Mais il est aussi important que le bilan soit présenté, et qu´il soit l´occasion d´un débat public...
Il n´a pas pu en être question pendant la campagne présidentielle, puisque le candidat sortant maintenant élu ne l´a pas souhaité (comme je le comprends)...
Mais l´UMP est bien la Majorité sortante, et souhaite a nouveau avoir la majorité...
Je crée donc ce topic de bilan, que j´abonderais progressivement de données sur des aspects différents.
Pour commencer, le bilan de 5 années de gouvernement de droite sur la fiscalité, l´économie et un peu d´emploi...

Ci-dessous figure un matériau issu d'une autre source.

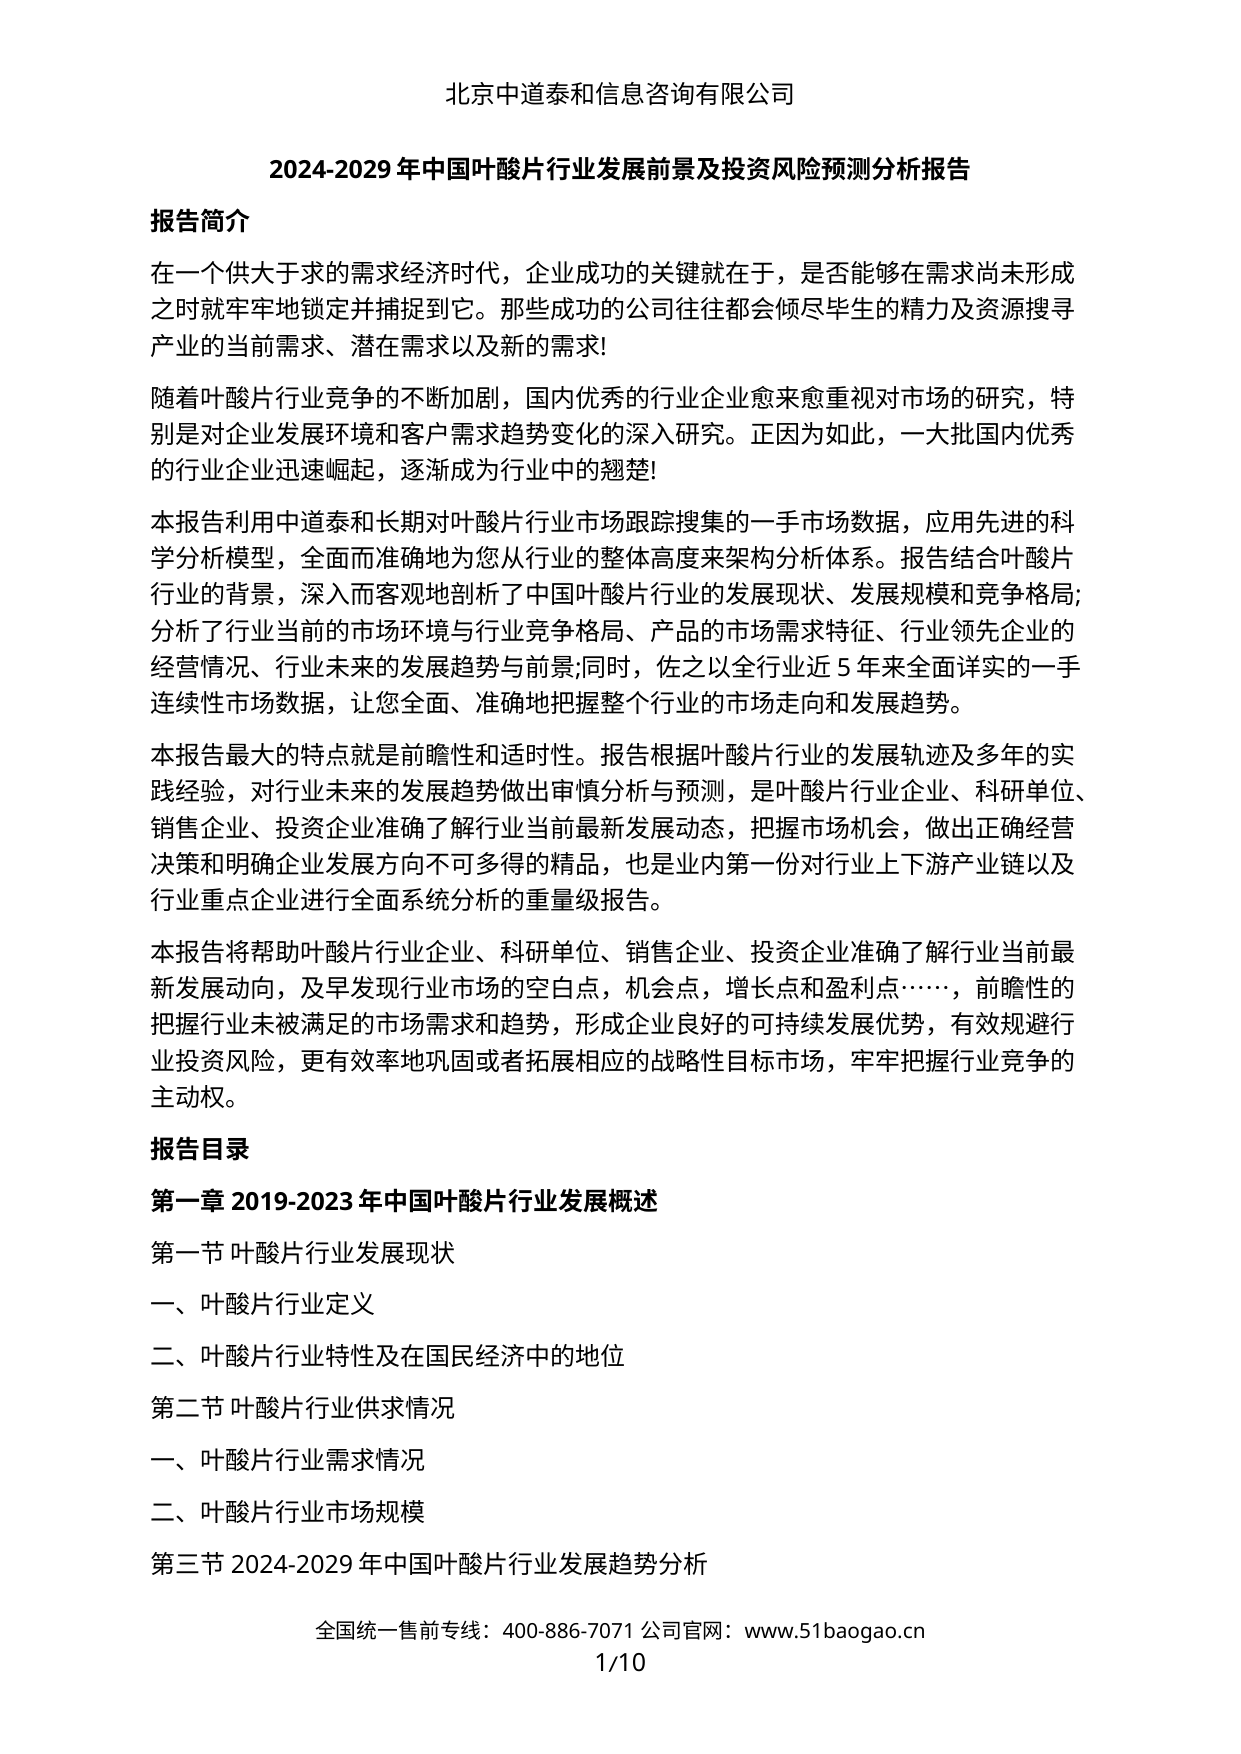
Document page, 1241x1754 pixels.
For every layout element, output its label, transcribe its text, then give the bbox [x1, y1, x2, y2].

text 第一章 2019-2023年中国叶酸片行业发展概述 [150, 1181, 1090, 1217]
text 2024-2029年中国叶酸片行业发展前景及投资风险预测分析报告 [150, 150, 1090, 186]
text 本报告利用中道泰和长期对叶酸片行业市场跟踪搜集的一手市场数据，应用先进的科学分析模型，全面而准确地为您从行业的整体高度来架构分析体系。报告结合叶酸片行业的背景，深入而客观地剖析了中国叶酸片行业的发展现状、发展规模和竞争格局;分析了行业当前的市场环境与行业竞争格局、产品的市场需求特征、行业领先企业的经营情况、行业未来的发展趋势与前景;同时，佐之以全行业近5年来全面详实的一手连续性市场数据，让您全面、准确地把握整个行业的市场走向和发展趋势。 [150, 502, 1090, 720]
text 第一节 叶酸片行业发展现状 [150, 1233, 1090, 1269]
text 本报告将帮助叶酸片行业企业、科研单位、销售企业、投资企业准确了解行业当前最新发展动向，及早发现行业市场的空白点，机会点，增长点和盈利点……，前瞻性的把握行业未被满足的市场需求和趋势，形成企业良好的可持续发展优势，有效规避行业投资风险，更有效率地巩固或者拓展相应的战略性目标市场，牢牢把握行业竞争的主动权。 [150, 932, 1090, 1114]
text 第二节 叶酸片行业供求情况 [150, 1389, 1090, 1425]
text 报告简介 [150, 202, 1090, 238]
text 第三节 2024-2029年中国叶酸片行业发展趋势分析 [150, 1544, 1090, 1581]
text 报告目录 [150, 1129, 1090, 1166]
text 本报告最大的特点就是前瞻性和适时性。报告根据叶酸片行业的发展轨迹及多年的实践经验，对行业未来的发展趋势做出审慎分析与预测，是叶酸片行业企业、科研单位、销售企业、投资企业准确了解行业当前最新发展动态，把握市场机会，做出正确经营决策和明确企业发展方向不可多得的精品，也是业内第一份对行业上下游产业链以及行业重点企业进行全面系统分析的重量级报告。 [150, 736, 1090, 917]
text 二、叶酸片行业市场规模 [150, 1492, 1090, 1529]
text 随着叶酸片行业竞争的不断加剧，国内优秀的行业企业愈来愈重视对市场的研究，特别是对企业发展环境和客户需求趋势变化的深入研究。正因为如此，一大批国内优秀的行业企业迅速崛起，逐渐成为行业中的翘楚! [150, 378, 1090, 487]
text 在一个供大于求的需求经济时代，企业成功的关键就在于，是否能够在需求尚未形成之时就牢牢地锁定并捕捉到它。那些成功的公司往往都会倾尽毕生的精力及资源搜寻产业的当前需求、潜在需求以及新的需求! [150, 254, 1090, 362]
text 二、叶酸片行业特性及在国民经济中的地位 [150, 1337, 1090, 1373]
text 一、叶酸片行业定义 [150, 1285, 1090, 1321]
text 一、叶酸片行业需求情况 [150, 1441, 1090, 1477]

• la croissance et le pouvoir d’achat ont été divisés par deux : 1,5 %/an, contre 3 % entre 1997 et 2002 ; la majoration des heures supplémentaires au-delà de 35 heures hebdomadaires a été baissée de 25% à 10%
• les comptes publics ont été lourdement dégradés : + 300 Mds € de dettes depuis la mi-2002
• le commerce extérieur est historiquement déficitaire : - 30 Mds € en 2006 (- 26,5 en 2005), alors que la France dégageait encore des excédents en 2002
• l’emploi a stagné : la France a créé dix fois moins d’emplois (38 000/an) que sous la précédente législature (360 000/an)

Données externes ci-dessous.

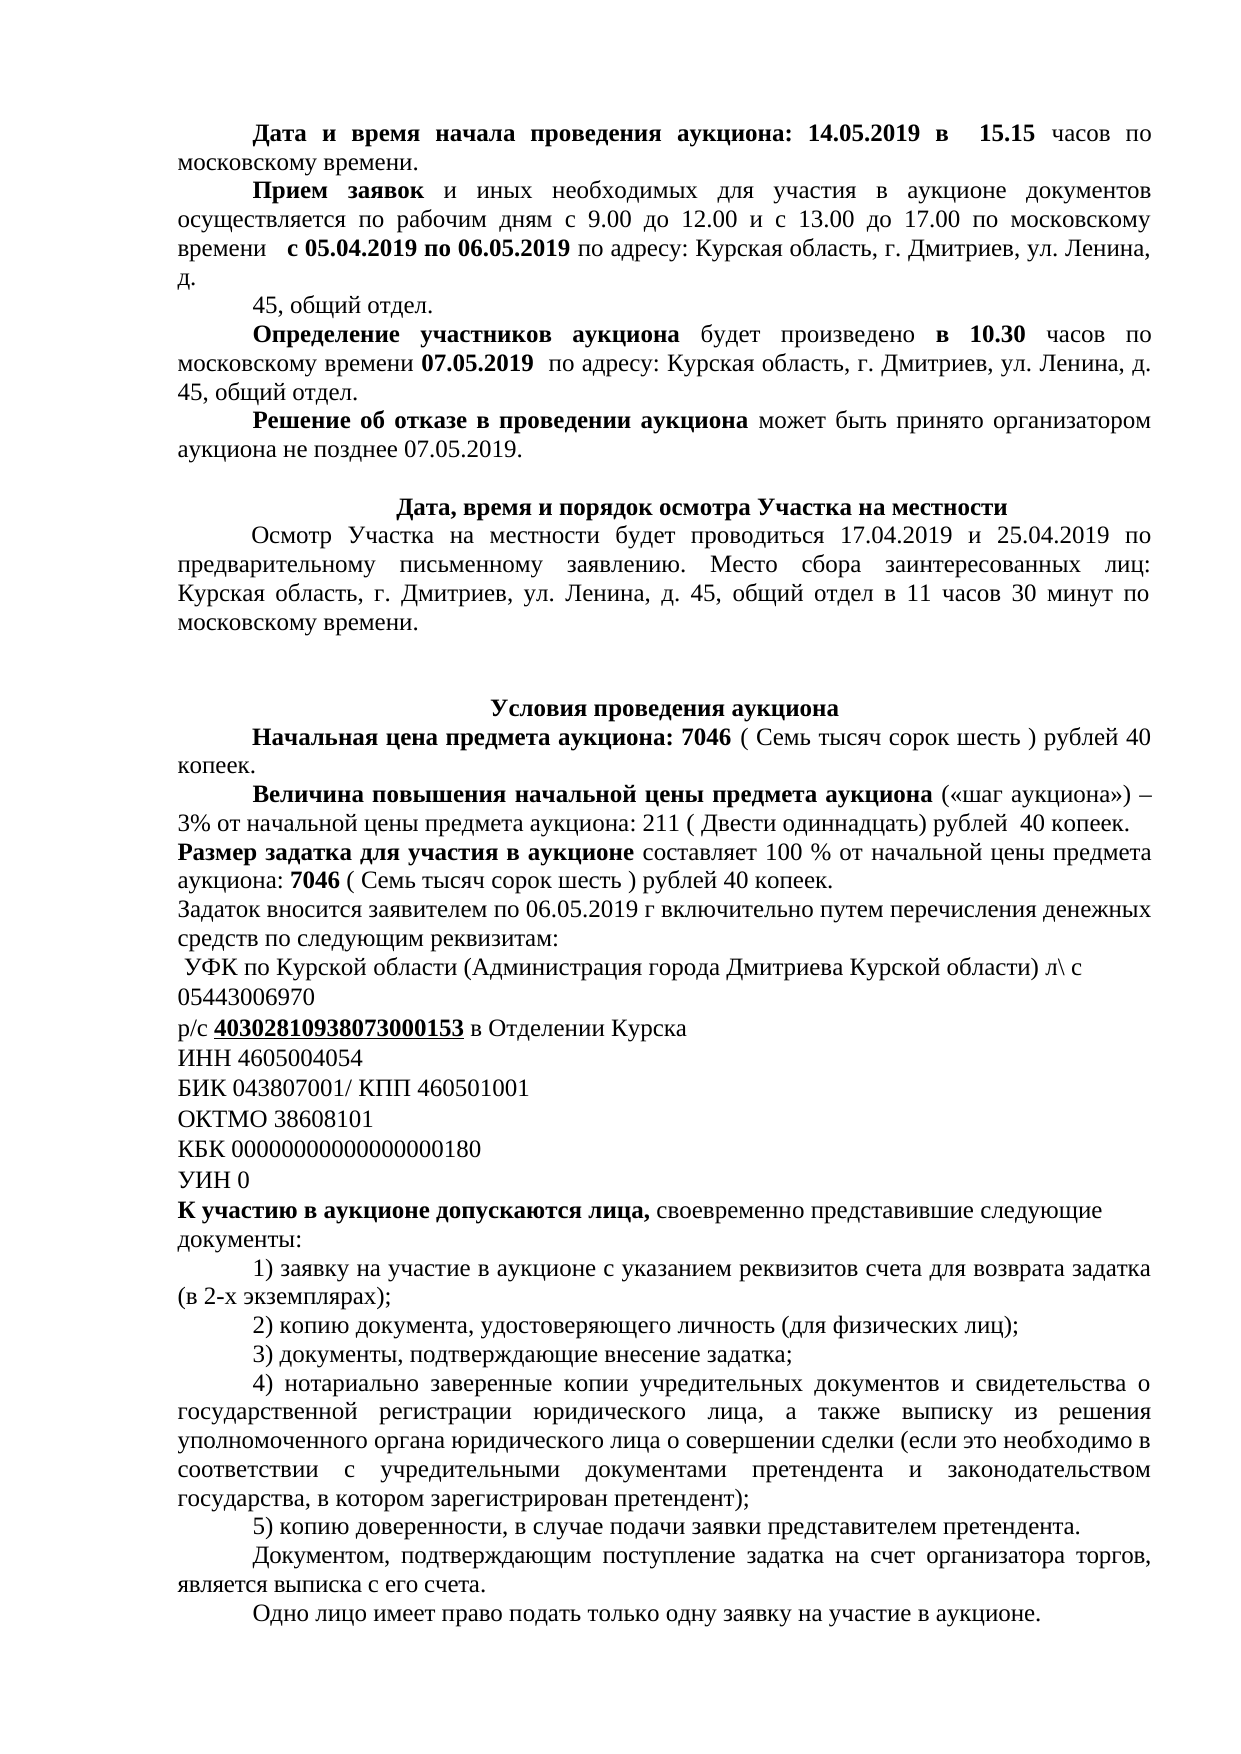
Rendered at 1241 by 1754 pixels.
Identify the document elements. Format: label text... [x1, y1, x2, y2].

text К участию в аукционе допускаются лица, своевременно представившие следующие документы: [177, 1195, 1152, 1253]
text Условия проведения аукциона [177, 693, 1152, 722]
text Величина повышения начальной цены предмета аукциона («шаг аукциона») – 3% от начальной цены предмета аукциона: 211 ( Двести одиннадцать) рублей 40 копеек. [177, 779, 1152, 837]
text Осмотр Участка на местности будет проводиться 17.04.2019 и 25.04.2019 по предварительному письменному заявлению. Место сбора заинтересованных лиц: Курская область, г. Дмитриев, ул. Ленина, д. 45, общий отдел в 11 часов 30 минут по московскому времени. [177, 521, 1152, 636]
text КБК 00000000000000000180 [177, 1134, 1152, 1163]
text р/с 40302810938073000153 в Отделении Курска [177, 1013, 1152, 1041]
text 4) нотариально заверенные копии учредительных документов и свидетельства о государственной регистрации юридического лица, а также выписку из решения уполномоченного органа юридического лица о совершении сделки (если это необходимо в соответствии с учредительными документами претендента и законодательством государства, в котором зарегистрирован претендент); [177, 1368, 1152, 1511]
text Дата и время начала проведения аукциона: 14.05.2019 в 15.15 часов по московскому времени. [177, 118, 1152, 176]
text 3) документы, подтверждающие внесение задатка; [177, 1339, 1152, 1368]
text Начальная цена предмета аукциона: 7046 ( Семь тысяч сорок шесть ) рублей 40 копеек. [177, 722, 1152, 779]
text Задаток вносится заявителем по 06.05.2019 г включительно путем перечисления денежных средств по следующим реквизитам: [177, 894, 1152, 952]
text 5) копию доверенности, в случае подачи заявки представителем претендента. [177, 1511, 1152, 1540]
text ИНН 4605004054 [177, 1043, 1152, 1072]
text Одно лицо имеет право подать только одну заявку на участие в аукционе. [177, 1598, 1152, 1626]
text 1) заявку на участие в аукционе с указанием реквизитов счета для возврата задатка (в 2-х экземплярах); [177, 1253, 1152, 1310]
text УИН 0 [177, 1165, 1152, 1193]
text 2) копию документа, удостоверяющего личность (для физических лиц); [177, 1310, 1152, 1339]
text Прием заявок и иных необходимых для участия в аукционе документов осуществляется по рабочим дням с 9.00 до 12.00 и с 13.00 до 17.00 по московскому времени с 05.04.2019 по 06.05.2019 по адресу: Курская область, г. Дмитриев, ул. Ленина, д. [177, 176, 1152, 291]
text Дата, время и порядок осмотра Участка на местности [177, 492, 1152, 521]
text Размер задатка для участия в аукционе составляет 100 % от начальной цены предмета аукциона: 7046 ( Семь тысяч сорок шесть ) рублей 40 копеек. [177, 837, 1152, 894]
text БИК 043807001/ КПП 460501001 [177, 1073, 1152, 1102]
text ОКТМО 38608101 [177, 1104, 1152, 1133]
text Решение об отказе в проведении аукциона может быть принято организатором аукциона не позднее 07.05.2019. [177, 406, 1152, 463]
text Документом, подтверждающим поступление задатка на счет организатора торгов, является выписка с его счета. [177, 1540, 1152, 1598]
text Определение участников аукциона будет произведено в 10.30 часов по московскому времени 07.05.2019 по адресу: Курская область, г. Дмитриев, ул. Ленина, д. 45, общий отдел. [177, 319, 1152, 406]
text 45, общий отдел. [177, 291, 1152, 319]
text УФК по Курской области (Администрация города Дмитриева Курской области) л\ с 05443006970 [177, 952, 1152, 1011]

• la précarité s’est développée : la part des CDD et de l’intérim représente 78 % des intentions d´embauche en 2006, contre 35 % en 2000
• les prélèvements obligatoires ont augmenté : ils sont passés de 43,1 % à 44 % du PIB, soit une ponction supplémentaire de 17 milliards d’euros par an depuis 2005
Les prélèvements obligatoires sont en hausse de 0,4 point de PIB en un an et de 1,3 point en deux ans : le cumul de ces hausses représente un prélèvement supplémentaire de près de 40 milliards d’euros en à peine deux ans. La baisse des impôts tant annoncée n’a donc pas eu lieu, du moins pour l’essentiel des français qui paient au prix fort la politique économique, social et fiscale injuste de la majorité.
Le bilan de la majorité UMP, est en totale contradiction avec ses projets passés et à venir : une hausse des prélèvements obligatoires de 1,3 points de PIB et de la dette de 8 points de PIB. À titre de comparaison, les prélèvements obligatoires et la dette avaient respectivement baissé de 0,3 et 2,2 points entre 1997 et 2001.
• les inégalités se sont accrues :
– l’impôt sur le revenu a été massivement baissé au profit des catégories les plus aisées : 70 % des baisses de l’impôt sur le revenu ont bénéficié aux 10 % les plus aisés ;
– le bouclier fiscal à 60 % a permis à 17 000 foyers fiscaux imposables à l’ISF de bénéficier d’une baisse de 350 millions d´euros, soit 20 600 euros en moyenne par an ;
– la réforme de l’ISF (exonération de 75 % de la valeur des actions) a permis par exemple au détenteur d’un patrimoine de 15 millions d’euros d’acquitter 100 000 euros d’ISF en moins par an.
-On peut ajouter à cela les conséquences sur les impôts locaux de la décentralisation de la majorité sortante : plus de charges pour les collectivités locales sans les ressources nécéssaires… Si on ajoute les désengagement par rapport aux contrats de plans 2000 - 2006, en particulier sur les volets routiers, que les collectivités locales ont du combler... ça fait beaucoup!